▶ _Task statement_
Reproduce the complete listing without any deviation.

▶ _Given information_

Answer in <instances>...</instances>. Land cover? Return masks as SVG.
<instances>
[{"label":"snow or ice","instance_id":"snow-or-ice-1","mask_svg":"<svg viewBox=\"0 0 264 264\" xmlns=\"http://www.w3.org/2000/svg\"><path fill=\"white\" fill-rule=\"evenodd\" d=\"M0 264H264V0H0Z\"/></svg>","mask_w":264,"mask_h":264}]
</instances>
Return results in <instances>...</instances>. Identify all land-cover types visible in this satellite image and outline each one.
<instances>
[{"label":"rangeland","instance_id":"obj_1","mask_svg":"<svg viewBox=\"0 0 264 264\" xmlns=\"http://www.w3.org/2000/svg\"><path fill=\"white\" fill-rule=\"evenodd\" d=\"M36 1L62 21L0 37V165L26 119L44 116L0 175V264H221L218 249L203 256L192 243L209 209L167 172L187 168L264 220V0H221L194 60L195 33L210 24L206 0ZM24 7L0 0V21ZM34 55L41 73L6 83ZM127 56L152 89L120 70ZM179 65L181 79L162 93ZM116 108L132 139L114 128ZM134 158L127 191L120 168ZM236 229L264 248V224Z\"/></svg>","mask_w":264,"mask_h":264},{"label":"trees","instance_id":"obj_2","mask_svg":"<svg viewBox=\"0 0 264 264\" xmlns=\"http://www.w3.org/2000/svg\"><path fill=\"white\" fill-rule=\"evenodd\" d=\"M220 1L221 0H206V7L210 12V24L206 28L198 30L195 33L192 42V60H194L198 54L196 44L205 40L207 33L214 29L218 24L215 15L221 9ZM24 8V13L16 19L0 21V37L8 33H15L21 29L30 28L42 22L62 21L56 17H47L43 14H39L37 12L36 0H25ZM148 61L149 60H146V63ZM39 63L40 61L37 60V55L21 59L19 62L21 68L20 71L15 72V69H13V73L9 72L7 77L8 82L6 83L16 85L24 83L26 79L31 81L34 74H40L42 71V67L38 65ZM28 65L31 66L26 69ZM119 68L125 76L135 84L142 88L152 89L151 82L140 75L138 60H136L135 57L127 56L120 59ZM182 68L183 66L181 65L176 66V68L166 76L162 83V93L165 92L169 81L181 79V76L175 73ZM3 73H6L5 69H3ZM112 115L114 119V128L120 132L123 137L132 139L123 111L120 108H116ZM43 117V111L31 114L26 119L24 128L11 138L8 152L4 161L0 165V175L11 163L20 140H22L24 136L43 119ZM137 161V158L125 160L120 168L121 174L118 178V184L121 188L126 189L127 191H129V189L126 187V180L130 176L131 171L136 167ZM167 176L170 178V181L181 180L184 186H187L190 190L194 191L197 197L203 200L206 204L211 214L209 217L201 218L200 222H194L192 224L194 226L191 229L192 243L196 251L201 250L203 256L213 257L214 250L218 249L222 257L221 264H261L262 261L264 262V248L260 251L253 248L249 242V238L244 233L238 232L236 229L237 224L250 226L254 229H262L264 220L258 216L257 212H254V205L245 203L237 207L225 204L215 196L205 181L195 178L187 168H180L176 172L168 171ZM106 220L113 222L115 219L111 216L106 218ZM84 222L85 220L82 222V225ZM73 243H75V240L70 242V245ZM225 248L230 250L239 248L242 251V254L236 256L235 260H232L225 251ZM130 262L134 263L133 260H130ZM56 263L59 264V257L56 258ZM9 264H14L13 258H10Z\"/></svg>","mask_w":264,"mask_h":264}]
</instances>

▶ _Worked answer_
Answer in <instances>...</instances>. Land cover? Return masks as SVG.
<instances>
[{"label":"snow or ice","instance_id":"snow-or-ice-1","mask_svg":"<svg viewBox=\"0 0 264 264\" xmlns=\"http://www.w3.org/2000/svg\"><path fill=\"white\" fill-rule=\"evenodd\" d=\"M0 264H264V0H0Z\"/></svg>","mask_w":264,"mask_h":264}]
</instances>
Return results in <instances>...</instances>. Identify all land-cover types visible in this satellite image and outline each one.
<instances>
[{"label":"rangeland","instance_id":"obj_1","mask_svg":"<svg viewBox=\"0 0 264 264\" xmlns=\"http://www.w3.org/2000/svg\"><path fill=\"white\" fill-rule=\"evenodd\" d=\"M36 1L62 21L0 37V165L26 119L44 116L0 175V264H221L218 249L203 256L192 243L209 209L167 172L187 168L264 220V0H221L194 60L195 33L210 24L206 0ZM24 7L0 0V21ZM34 55L41 73L6 83ZM127 56L152 89L120 70ZM179 65L181 79L162 93ZM116 108L132 139L114 128ZM134 158L127 191L120 168ZM236 229L264 248V224Z\"/></svg>","mask_w":264,"mask_h":264},{"label":"trees","instance_id":"obj_2","mask_svg":"<svg viewBox=\"0 0 264 264\" xmlns=\"http://www.w3.org/2000/svg\"><path fill=\"white\" fill-rule=\"evenodd\" d=\"M220 1L221 0H206V7L210 12V24L206 28L198 30L195 33L192 42V60H194L198 54L196 44L205 40L207 33L214 29L218 24L215 15L221 9ZM24 8V13L16 19L0 21V37L8 33H15L21 29L30 28L42 22L62 21L56 17H47L43 14H39L37 12L36 0H25ZM148 61L149 60H146V63ZM39 63L40 61L37 60V55L21 59L19 62L21 68L20 71L15 72V69H13V73L9 72L7 77L8 82L6 83L16 85L24 83L26 79L31 81L34 74H40L42 71V67L38 65ZM28 65L31 66L26 69ZM119 68L125 76L135 84L142 88L152 89L151 82L140 75L138 60H136L135 57L127 56L120 59ZM182 68L183 66L181 65L176 66V68L166 76L162 83V93L165 92L169 81L181 79V76L175 73ZM3 73H6L5 69H3ZM112 115L114 119V128L120 132L123 137L132 139L123 111L120 108H116ZM43 117V111L31 114L26 119L24 128L11 138L8 152L4 161L0 165V175L11 163L20 140H22L24 136L43 119ZM137 161V158L125 160L120 168L121 174L118 178V184L121 188L126 189L127 191H129V189L126 187V180L130 176L131 171L136 167ZM167 176L170 178V181L181 180L184 186H187L190 190L194 191L197 197L203 200L206 204L211 214L209 217L201 218L200 222H194L192 224L194 226L191 229L192 243L196 251L201 250L203 256L213 257L214 250L218 249L222 257L221 264H261L262 261L264 262V248L260 251L253 248L249 242V238L244 233L238 232L236 229L237 224L250 226L254 229H262L264 220L258 216L257 212H254V205L245 203L237 207L225 204L215 196L205 181L195 178L187 168H180L176 172L168 171ZM106 220L113 222L115 219L111 216L106 218ZM84 222L85 220L82 222V225ZM73 243H75V240L70 242V245ZM225 248L230 250L239 248L242 251V254L236 256L235 260H232L225 251ZM130 262L134 263L133 260H130ZM56 263L59 264V257L56 258ZM9 264H14L13 258H10Z\"/></svg>","mask_w":264,"mask_h":264}]
</instances>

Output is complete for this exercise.